Somatic gene editing is a much more individualized decision, but it still carries concerns. CRISPR/Cas9 procedures have high success rates, but they are not perfect. Although DNA can handle some degree of error, if the wrong piece of DNA is severed, any ensuing mutations could be detrimental to the patient’s health. Similarly, side effects of otherwise successful operations can be harmful in unpredictable ways. While somatic genome editing is less morally problematic than germline genome editing, it is imperfect and should be explored with caution.

Besides physical harm to patients now and in the future, even highly successful uses of CRISPR/Cas9 raise cultural and societal concerns. Like any other medical procedure, a CRISPR/Cas9 operation would not be free of charge, and Ormond notes that the benefits of genome editing procedures could easily create a class divide between haves and have-nots. Without demonizing one side or the other, it is important that any benefits stemming from genetic modification, especially those that can alleviate pain and delay death, are available for all people who are in need.

Additionally, genome editing can encourage ableism. Underscoring existing stereotypes and prejudices against the sick and disabled becomes infinitely easier once a condition can be “fixed.” While some people may welcome the opportunity to live what is considered a normal life, Wilson suggests that others may feel marginalized or become convinced that their current body is merely a mistake to be edited clean. These concerns should not slow the development and research that is necessary for CRISPR/Cas9 to achieve its full potential, but they should moderate the language that surrounds the ensuing excitement.

An especially lasting and controversial issue concerns abuse. Although CRISPR/Cas9 is not a steroid or substance that can be consumed, as the procedure develops it may become possible to genetically enhance the average human body physically and mentally. Such alterations to human DNA would be almost impossible to detect, leading to the possibility of unfair advantage not only among civilians and athletes but among soldiers. At the risk of sounding like a conspiracy theorist, super soldiers may not be constrained to comic books and sci-fi movies in the future. Genetically altering humans for a government-decreed purpose may sound like one more young adult dystopia, but impossible things tend to become possible over time. Captain America was a best-case scenario; the fact that not all people are well-intentioned bears consideration.

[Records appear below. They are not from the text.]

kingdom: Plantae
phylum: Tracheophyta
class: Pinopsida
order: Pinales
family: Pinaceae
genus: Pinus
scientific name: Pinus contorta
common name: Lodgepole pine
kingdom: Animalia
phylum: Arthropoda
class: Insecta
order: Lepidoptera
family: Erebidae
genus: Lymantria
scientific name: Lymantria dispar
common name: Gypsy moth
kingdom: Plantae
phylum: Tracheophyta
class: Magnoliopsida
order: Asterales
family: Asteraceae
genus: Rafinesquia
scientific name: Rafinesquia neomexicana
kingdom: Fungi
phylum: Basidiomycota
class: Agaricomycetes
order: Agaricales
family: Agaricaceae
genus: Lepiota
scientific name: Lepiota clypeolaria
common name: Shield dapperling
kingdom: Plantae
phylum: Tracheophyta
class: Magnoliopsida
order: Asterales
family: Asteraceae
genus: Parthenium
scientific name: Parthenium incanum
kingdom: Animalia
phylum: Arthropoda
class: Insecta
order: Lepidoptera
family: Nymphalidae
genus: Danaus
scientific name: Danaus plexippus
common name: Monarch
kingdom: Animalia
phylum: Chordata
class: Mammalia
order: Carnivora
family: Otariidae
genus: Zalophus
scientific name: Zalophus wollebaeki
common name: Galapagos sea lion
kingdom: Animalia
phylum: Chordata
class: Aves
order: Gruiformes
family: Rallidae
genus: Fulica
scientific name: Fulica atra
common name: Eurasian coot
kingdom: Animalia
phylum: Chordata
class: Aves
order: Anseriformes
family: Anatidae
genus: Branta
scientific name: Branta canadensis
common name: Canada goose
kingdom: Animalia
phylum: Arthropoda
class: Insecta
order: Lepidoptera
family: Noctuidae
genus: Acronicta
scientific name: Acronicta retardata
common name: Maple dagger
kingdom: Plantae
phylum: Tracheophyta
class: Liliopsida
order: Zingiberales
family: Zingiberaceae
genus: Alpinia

CRISPR/Cas9 hold tremendous potential in the medical arena. Previously incurable diseases could disappear in the blink of an eye, and pain at which the toughest would flinch could finally come to an end. Along with the tantalizing benefits of genome editing, possibilities for harm and abuse are also important to consider. Finding a balance between the brake and full throttle is necessary if we are to benefit from the complete range of positive effects that genome editing can offer without crashing into unintended consequences.